Scientific classification
- Kingdom: Plantae
- Clade: Tracheophytes
- Clade: Angiosperms
- Clade: Eudicots
- Clade: Rosids
- Order: Sapindales
- Family: Anacardiaceae
- Genus: Toxicodendron
- Species: T. pubescens
- Binomial name: Toxicodendron pubescens Mill.
- Synonyms: Rhus pubescens (Mill.) Farw.; Rhus toxicodendron L.;

= Toxicodendron pubescens =

- Genus: Toxicodendron
- Species: pubescens
- Authority: Mill.
- Conservation status: G5
- Synonyms: Rhus pubescens , Rhus toxicodendron

Eastern poison oak

Toxicodendron pubescens (syn. Rhus pubescens), commonly known as Atlantic poison oak or eastern poison oak, is an upright shrub which can cause contact dermatitis for most people.

==Description==
The shrub grows to 2-4 ft tall. Its leaves are 15 centimetres (6 inches) long, alternate, with three lobes on each. The lobes are usually hairy and are variable in size and shape, but most often resemble white oak leaves; they usually turn yellow or orange in autumn. The yellow flowers bloom from March to April. The fruit is about 1/4 in wide and greenish white.

==Taxonomy==
It is not closely related to the true oaks in the beech family, instead belonging to the sumac family. Other plants in the Toxicodendron genus, all of which contain dermatitis-inducing urushiol, include poison ivy, poison sumac, Western poison oak, and the lacquer tree.
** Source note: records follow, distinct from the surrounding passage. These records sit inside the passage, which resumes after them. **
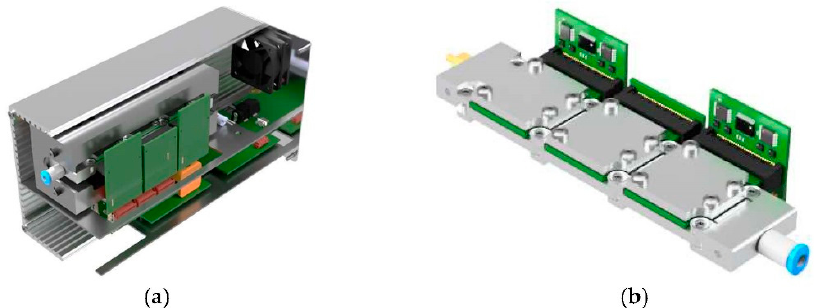
Figure 1. ( a ) Novel modular eNose system based on commercial MOX sensors (completely assembled); ( b ) sensing chamber with three individual compartments, shown here as a combination of analog–digital–analog MOX sensor compartments.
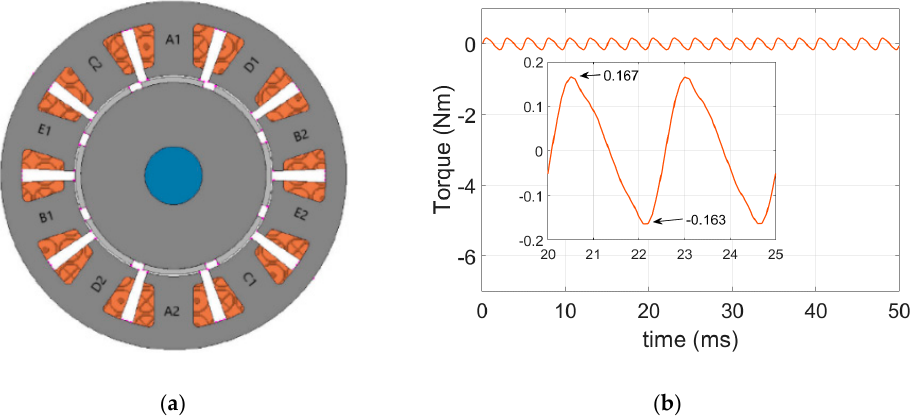
Figure 9. Simulated five-phase PM machine: ( a ) FEA model “Reprinted from Publisher, 2021 [44]”; ( b ) Cogging torque . Table 1. Parameters of The Five-Phase PM Machine “Reprinted from Publisher, 2021 [44]“.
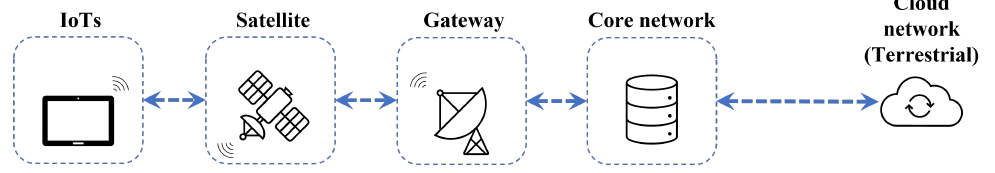
Figure 1. Illustration of the direct satellite access IoT network architecture.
==Distribution and habitat==
This species is native to the Southeastern United States from Virginia westward to Texas and Oklahoma.

Atlantic poison oak can be found growing in forests, thickets, and dry, sandy fields.

==Toxicity==

All parts of this plant contain urushiol, which can cause severe dermatitis in sensitive individuals. The risk of exposure may be reduced by learning to recognize and avoid this species and wearing clothing that covers the legs and arms. Contaminated clothing should be laundered before subsequent handling or use.

Effects of poison oak are similar to those of its close relative poison ivy. It causes severe itching, inflammation, and blistering.